Pasquino
Pasquino ou Pasquin (en latin : Pasquillus) est le sobriquet donné par les Romains à un fragment de statue de style de l'Époque hellénistique datant du IIIe siècle av. J.-C., mise au jour dans le quartier de Rome Parione au XVe siècle. En 1501, le journal de Jean Burchard, maître des cérémonies pontificales, la désigne comme « la statue dite de maître Pasquin »[1].
Histoire
[modifier | modifier le code]À l'époque, certains supposaient que la statue représentait Hercule étranglant Géryon ; plus tard, on a pensé qu'il s'agissait d'Ajax soutenant le cadavre d'Achille. En 1501, après que le cardinal Oliviero Carafa fit dresser la statue sur un piédestal à l'angle de son palais (près de la place Navone), une main anonyme y placarda un pamphlet prédisant la mort du pape régnant, Alexandre VI, de la famille Borgia, si celui-ci quittait Rome comme la rumeur lui en prêtait l'intention[2]. De cet incident est dérivé le terme de pasquinade, qui se réfère à un pamphlet anonyme rédigé souvent en dialecte romain, à l'origine en vers, par la suite parfois en prose.
Au début du XVIe siècle, si la pratique de la satire à l'encontre de la cour pontificale était déjà répandue et tolérée par le pape même, l'usage n'était pas encore né de réunir sur la seule statue de « Pasquin » ce genre de placards en dehors des jours dédiés, principalement le , fête de saint Marc[3]. Le poète Joachim du Bellay y fait à plusieurs reprises référence dans ses Regrets, notamment dans un texte "Je fuz jadis Hercule, or Pasquin je me nomme" (sonnet 108).
La fête était un événement académique, organisé par un professeur de l'université de Rome, sous le patronage d'un cardinal.
Pasquino est devenu la première « statue parlante » de Rome. Elle « s'est prononcée » sur l'insatisfaction de la population, a dénoncé l'injustice, la mauvaise gouvernance du clergé, de la curie et du pape, mais aussi d'autres personnages ecclésiastiques ou non, comme Luther ou les Florentins, plusieurs fois visés sous Léon X.
Cette pratique, étendue à la sphère politique, s'est perpétuée jusqu'à l'époque actuelle.
Bibliographie
[modifier | modifier le code]- Claudio Rendina, Pasquino statua parlante, in ROMA ieri, oggi, domani, no 20, .
- Valerio Marucci, Prefazione in Pasquinate del Cinque e Seicento, Salerno Ed., Rome, 1988.
- Pasquino Secondo, Edizioni Polistampa, Florence, 1997.
- Louis Pastor, Histoire des papes, t. 6, trad.
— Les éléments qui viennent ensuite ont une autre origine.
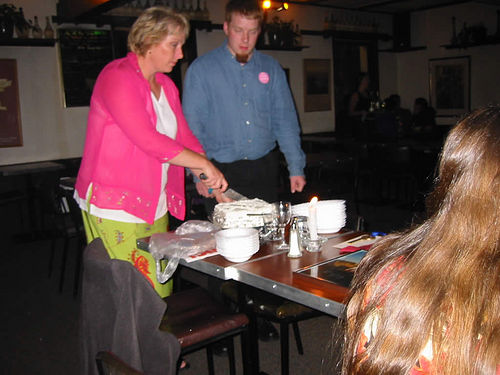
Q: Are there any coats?
A: Yes, there is a coat.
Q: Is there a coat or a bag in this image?
A: Yes, there is a coat.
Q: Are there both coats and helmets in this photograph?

Furcy Raynaud, Paris, 1924, p. 109-110 [avec références à une importante bibliographie scientifique italienne] et t. 8, p. 124-125.
Notes et références
[modifier | modifier le code]- Johannis Burchardi diarium sive rerum urbanarum commentarii 1483-1506, Paris, t. 3, p. 157.
- L'incident, avec le texte du pamphlet, est rapporté par Jean Burchard ; cf. Burchardi diarium sive rerum urbanarum commentarii 1483-1506, Paris, t. 3, p. 157
- Louis Pastor, Histoire des papes, t. 6, trad. Furcy Raynaud, Paris, 1924, p. 109-110 : "Jusqu'à l'époque de Léon X, les chroniques parlent fréquemment de placards satiriques affichés en divers endroits [de Rome] [...] mais la statue de Pasquin ne jouait pas encore le rôle particulier" qui lui a été attribué par la suite. "Ce fut seulement sous le règne de Léon X que le Pasquin devint l'interprète spécial des épigrammes et des bons mots des satiriques romains. Il paraît également certain qu'à l'origine la pasquinade [...] fut œuvre de savants et de lettrés et n'avait nullement le caractère populaire qu'on lui attribue généralement. À partir de 1504, il devint d'usage de costumer cette curieuse statue, le jour de la fête de saint Marc (25 avril), en Minerve, en Jupiter, en Janus, en Apollon, en Flore, et d'y afficher de spirituelles épigrammes [...]. La fête passée, Pasquin redevenait muet pour tout le reste de l'année." En 1522 encore, le "Pasquino" ne recueillait pas de satyres toute l'année; pour d'autres précisions, cf. ibid., t. 8, p. 124.